EXERCISE GOAL: Copy out the interview passage on Reality 2016 below word for word, in full.

[[ GIVEN TEXT, beginning ]]

Frawley: There has been a tremendous amount of work accomplished in this area, transitioning Vision 2016 to Reality 2016. There are four basic tenets that constitute this effort: growth of graduate programs for HIM professionals, the development of specialization tracks, faculty development, and development of alternative pathways for credentials.
There will be no new “vision” but rather a further commitment to complete Reality 2016 with help from the Associate Education Coalition and the Graduate Resources Alliance, which will develop potential specialty tracks and lead the profession to graduate-level education. In addition, the Council for Excellence in Education, which is the leading force in education strategy for the profession, will be tasked with guiding the academic community through improvements to education, coursework, and the curricula of associate, baccalaureate, and graduate programs in HIM.
FTR: Reality 2016 mentions the need for PhD-level professors for master’s and doctoral programs. What measures will AHIMA offer to help HIM professionals?

[[ GIVEN TEXT, end ]]
[[ DATA SHOWN, beginning ]]

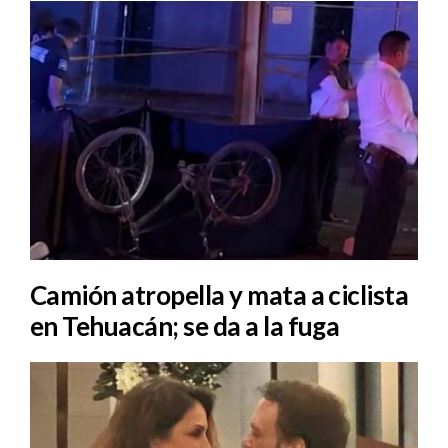
Camión atropella y mata a ciclista
en Tehuacán; se da a la fuga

[[ DATA SHOWN, end ]]

YOUR RESPONSE:
Frawley: There has been a tremendous amount of work accomplished in this area, transitioning Vision 2016 to Reality 2016. There are four basic tenets that constitute this effort: growth of graduate programs for HIM professionals, the development of specialization tracks, faculty development, and development of alternative pathways for credentials.
There will be no new “vision” but rather a further commitment to complete Reality 2016 with help from the Associate Education Coalition and the Graduate Resources Alliance, which will develop potential specialty tracks and lead the profession to graduate-level education. In addition, the Council for Excellence in Education, which is the leading force in education strategy for the profession, will be tasked with guiding the academic community through improvements to education, coursework, and the curricula of associate, baccalaureate, and graduate programs in HIM.
FTR: Reality 2016 mentions the need for PhD-level professors for master’s and doctoral programs. What measures will AHIMA offer to help HIM professionals?